President Laura Chinchilla has garnered accolades for the recent creation of the Seamounts Marine Management Area around Isla del Coco, Costa Rica’s legendary “Treasure Island” and national park nearly 600 kilometers off the Pacific coast (TT, March 18). The 964,000-hectare marine protected area is named after mountains under the sea in the region. So what’s up with seamounts? Here’s the deep down on these undersea masses.

Seamounts rise from the ocean floor around the world. There are so many that worldwide total estimates may differ by more than 100,000. And that’s just for the big ones. There are tens of thousands of known giant mountains that have erupted to over 1,000 meters above the bottom. Volcanic eruptions are the only way you get a seamount.

Seamounts are thought to collectively cover an area of earth well over double the size of all the world’s wetlands, sea grass beds, coral reefs, mangroves and beaches put together. Put another way, these mountains under the sea make up one of the largest life zones on earth. People will still be discovering seamounts for a long time.

When magma rises up though areas of the earth’s crust, the place is appropriately called a hot spot. As the earth’s crust sails by over the hot spot, seamounts are created. The Hawaiian Islands are perhaps the most famous example of seamounts forming over a hot spot and, over millions of years, drifting hundreds of kilometers away as new seamounts form.

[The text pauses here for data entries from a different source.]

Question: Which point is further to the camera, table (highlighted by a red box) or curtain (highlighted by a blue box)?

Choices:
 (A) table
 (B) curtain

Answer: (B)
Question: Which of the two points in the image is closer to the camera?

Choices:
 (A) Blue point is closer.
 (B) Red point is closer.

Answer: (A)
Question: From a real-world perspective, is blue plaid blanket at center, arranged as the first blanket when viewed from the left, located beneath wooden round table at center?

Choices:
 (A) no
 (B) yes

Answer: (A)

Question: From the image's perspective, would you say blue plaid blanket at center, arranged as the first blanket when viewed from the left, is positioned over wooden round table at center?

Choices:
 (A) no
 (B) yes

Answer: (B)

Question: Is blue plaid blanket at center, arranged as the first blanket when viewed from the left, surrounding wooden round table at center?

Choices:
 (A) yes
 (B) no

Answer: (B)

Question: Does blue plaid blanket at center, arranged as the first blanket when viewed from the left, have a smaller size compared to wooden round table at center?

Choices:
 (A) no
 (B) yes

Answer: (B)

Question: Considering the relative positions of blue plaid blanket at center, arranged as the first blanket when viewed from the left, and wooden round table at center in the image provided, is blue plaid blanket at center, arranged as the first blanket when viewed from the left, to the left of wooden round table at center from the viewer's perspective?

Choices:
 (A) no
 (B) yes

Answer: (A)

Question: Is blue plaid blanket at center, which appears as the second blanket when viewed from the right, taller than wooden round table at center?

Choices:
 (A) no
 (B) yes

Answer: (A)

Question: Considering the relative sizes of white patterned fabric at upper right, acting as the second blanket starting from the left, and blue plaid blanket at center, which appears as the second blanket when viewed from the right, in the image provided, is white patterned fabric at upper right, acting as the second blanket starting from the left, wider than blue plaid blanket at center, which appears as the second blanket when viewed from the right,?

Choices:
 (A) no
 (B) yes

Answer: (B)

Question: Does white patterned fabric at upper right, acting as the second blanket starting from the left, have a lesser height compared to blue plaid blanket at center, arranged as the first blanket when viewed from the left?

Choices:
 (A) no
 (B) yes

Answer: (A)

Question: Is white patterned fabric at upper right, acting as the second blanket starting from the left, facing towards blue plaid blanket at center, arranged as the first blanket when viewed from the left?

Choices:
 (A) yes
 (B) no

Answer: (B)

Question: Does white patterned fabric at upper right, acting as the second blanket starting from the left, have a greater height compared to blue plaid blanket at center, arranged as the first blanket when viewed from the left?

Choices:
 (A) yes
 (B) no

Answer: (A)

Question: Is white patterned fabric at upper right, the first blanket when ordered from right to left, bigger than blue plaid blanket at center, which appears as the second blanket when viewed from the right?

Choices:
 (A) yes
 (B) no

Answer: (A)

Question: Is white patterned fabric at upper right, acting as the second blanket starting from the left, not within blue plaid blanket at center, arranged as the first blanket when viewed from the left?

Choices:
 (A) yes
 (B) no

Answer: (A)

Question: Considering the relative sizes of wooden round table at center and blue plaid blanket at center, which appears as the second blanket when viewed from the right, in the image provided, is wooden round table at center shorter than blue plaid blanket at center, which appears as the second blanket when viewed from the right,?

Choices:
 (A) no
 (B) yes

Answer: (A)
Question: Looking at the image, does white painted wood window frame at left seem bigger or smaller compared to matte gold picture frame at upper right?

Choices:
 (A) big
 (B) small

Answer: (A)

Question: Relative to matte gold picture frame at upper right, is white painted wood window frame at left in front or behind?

The Galápagos Islands are also formed from a hot spot. These undersea mountains drift northeast over the eons, riding on the Cocos tectonic plate. Isla del Coco seems to have been formed over the Galápagos hot spot, and, being much older than the current Galápagos Islands, has sailed much closer to Costa Rica. Still older seamounts from the Galápagos hot spot may be the Osa and Nicoya peninsulas. These seamounts have pegged the continent, thus becoming part of the Costa Rican mainland. So there are people living in Costa Rica on seamounts right now.

But most seamounts are underwater and are inhabited by denizens of the deep, not humans. Seamounts are basically fish magnets. The structures provide nooks and crannies for life to bloom with a greater bioproductivity and biodiversity than in most other ocean areas.

Deep seamounts are often chock full of marine life, from whales and sharks to corals and sea stars. Certain seamounts are important gathering places for large pelagic animals. The hammerhead shark congregations of Isla del Coco National Park are perhaps the world’s most famous example of seamount big-animal attraction. We know about the hammerheads only because of divers. Divers have visited just a handful of seamounts in the world, so you have to wonder what other big-animal congregations are going on around all the other, undiscovered seamounts.

Deep-sea corals on seamounts give us even more to wonder about. The oldest animal in the world, a black coral by the name of Leiopathes, is thought to be 4,200 years old, and was discovered on a seamount. There are quite a few other deep seamount corals, like the excellently named gold corals, which are also thought to live for thousands of years.

Because less than 1 percent of the world’s seamounts have been explored, and most known ones are seriously damaged by commercial fishing or other resource extraction, protecting them is a brilliant idea. Mountains under the sea are well worth some conservation effort, as there are sure to be decades of discovery from this fantastic frontier.

So bottoms up to seamounts, and to the new protected area in Costa Rica bearing their name.